Build Accountability Back Into Your Process
When practitioners cannot explain why a tool recommended something, accountability shifts away from human decision makers and into the black box. You become an operator of the system rather than a professional making a decision you can defend. This is not safer. It is more dangerous because it feels objective but your name is on the case. Build your own checks so that every decision that affects a family can be traced to your reasoning, not to an algorithm's pattern.
- ›Before you act on any AI recommendation, ask yourself if you would make the same decision based only on what you know from direct contact. If not, investigate the gap.
- ›Document your decision process, not just the outcome. Write why you chose this path and what you ruled out. This is professional practice.
- ›Discuss difficult cases with a supervisor where you think the algorithm's advice conflicts with your judgement. Use supervision to test your thinking, not to avoid it.
Key principles
- 1.Risk scores trained on historical data reflect how past systems worked, not how current families behave.
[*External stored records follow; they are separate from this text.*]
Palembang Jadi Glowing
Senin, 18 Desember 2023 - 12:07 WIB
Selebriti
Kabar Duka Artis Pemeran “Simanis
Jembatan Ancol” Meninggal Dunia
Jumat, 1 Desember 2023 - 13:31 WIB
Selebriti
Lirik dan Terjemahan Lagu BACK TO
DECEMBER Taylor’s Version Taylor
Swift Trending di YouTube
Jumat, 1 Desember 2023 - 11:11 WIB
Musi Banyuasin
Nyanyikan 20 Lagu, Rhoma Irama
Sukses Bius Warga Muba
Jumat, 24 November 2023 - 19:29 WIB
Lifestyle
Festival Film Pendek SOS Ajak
- 2.Direct observation of a family remains your most reliable source of information about risk and need.
- 3.Documentation that serves the algorithm instead of serving accountability gradually erodes your professional skills.
- 4.Every decision that affects a family must be defensible in writing without reference to what a tool suggested.
- 5.Pressure to adopt tools should be questioned if adoption means less time for the relationships that safeguarding requires.
Key reminders
- Ask your line manager where the training data for your organisation's AI tool comes from and whether anyone has tested it for bias against families like those you work with most.
- When using ChatGPT or Copilot for case notes, always review for language that softens or amplifies concern inappropriately. These tools reflect patterns in their training, not the nuance you observed.
- If Liquidlogic or ORCA scores routinely conflict with your assessment, flag this to your manager and keep examples. Systematic disagreement may signal the tool is not fit for your population.
- Spend time with practitioners who use these tools well. Good practice means using the tool as one information source while staying confident in your own reasoning.
- Remember that your profession exists because humans need to make decisions that machines cannot explain. If a tool makes your decision harder to explain, it is working against you.